Last year, the agency purchased more than $126 million in American-grown rice, distributing the grain as part of food aid programs around the world. With the Trump Administration eliminating thousands of jobs and shutting down programs at the behest of ally Elon Musk and his Department of Government Efficiency, Louisiana's farmers are caught in the crosshairs of a political issue.
"How are they going to sell the rice that they have on hand? What's it going to do for planning next year? What's it going to do to rice prices?" asked University of Louisiana-Monroe political science professor Pearson Cross, highlighting some of the issues Louisiana's rice farmers will face amid these changes.
The million-dollar question is: Is there any way for the federal government to fix this problem it created?
"Congress could do something," University of Louisiana-Monroe political science professor Pearson Cross said. "Often times in the past, the U. S. Government has purchased oversupplies of commodities and warehouse them and release them as they wanted on their own timetable."

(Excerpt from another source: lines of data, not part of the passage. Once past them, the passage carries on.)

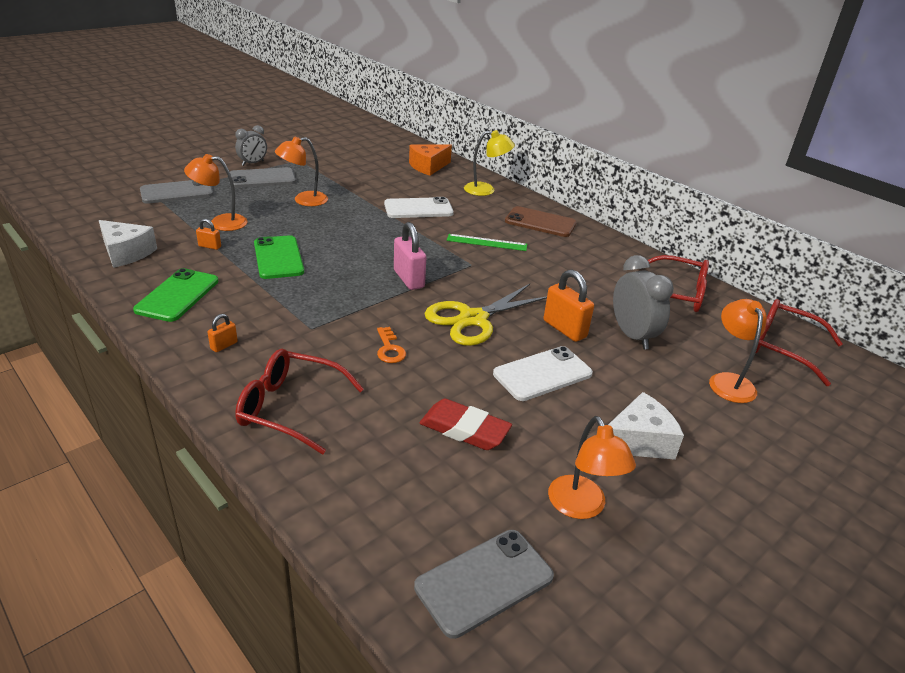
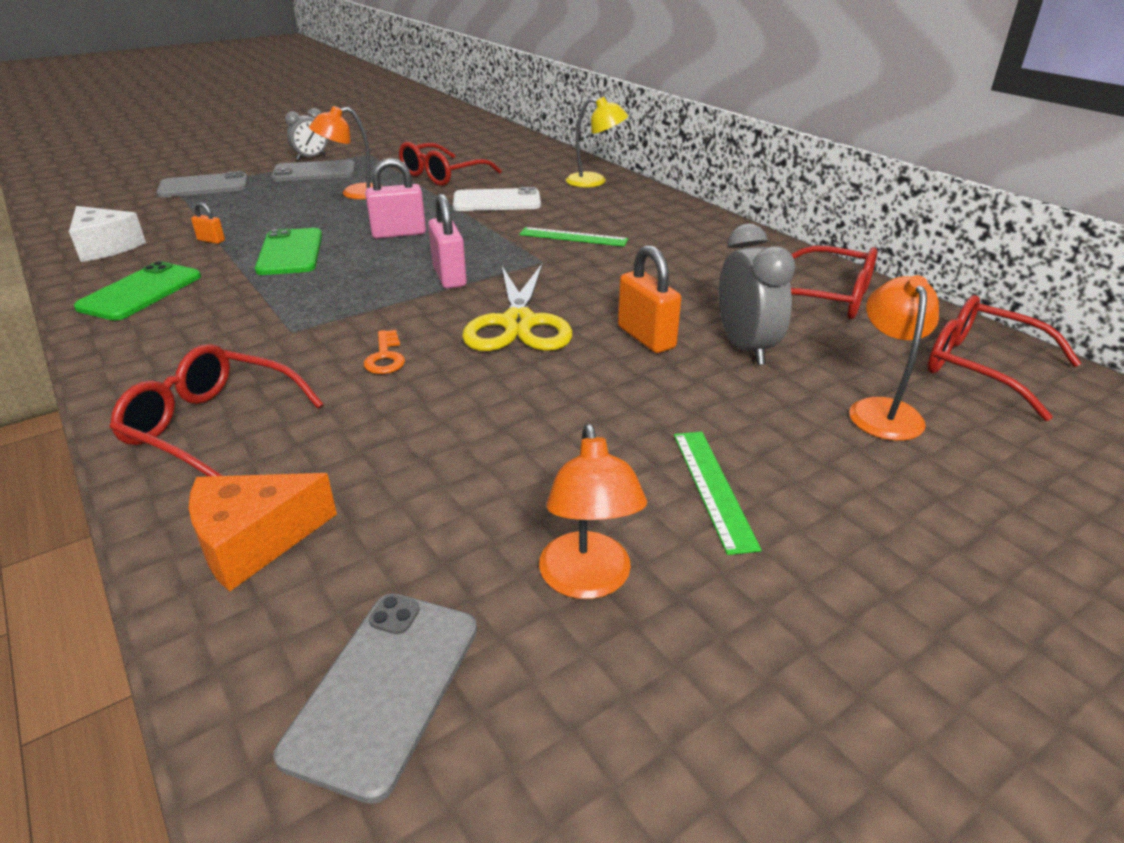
camera: 10 degrees right, 0 degrees up
(220, 222) = (238, 216): orange lamp -> none
(224, 345) = (166, 349): orange padlock -> none
(355, 239) = (399, 234): none -> pink padlock
(366, 183) = (442, 175): none -> red glasses
(428, 167) = (529, 158): orange cheese -> orange cheese (254, 541)
(464, 429) = (447, 462): red eraser -> none
(473, 319) = (518, 323): yellow scissors -> yellow scissors turned 60 degrees counterclockwise
(484, 582) = (384, 689): grey phone -> grey phone turned 45 degrees counterclockwise
(540, 222) = (655, 215): brown phone -> none
(542, 374) = (593, 393): white phone -> none
(639, 441) = (713, 488): white cheese -> green ruler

Louisiana Reps. Julia Letlow (R-Start) and Clay Higgins (R-Lafayette) have asked President Trump to put tariffs on rice imports into the United States. However, Cross is skeptical that those tariffs would help the state's farmers.
"How that would help the rice farmers here when they have product that they can't sell, it's unclear," Cross said.
Cross notes that Congress could also nudge the Trump Administration to take a second look at its "ready, shoot, aim" approach to governing.
"Certainly, this calls for reevaluation," Cross said. "One would hope that the Trump Administration would slow down a bit and move to assess these kind of downstream effects of its budget cutting.
"Government is not exactly like a business," Cross added. "Sometimes it's easier to make cuts in businesses or do things quickly and let the effects sort themselves out, but oftentimes, government and how it does things is so complicated that these effects can really be hidden oftentimes and only emerge after you make the move, which, by then, is too late."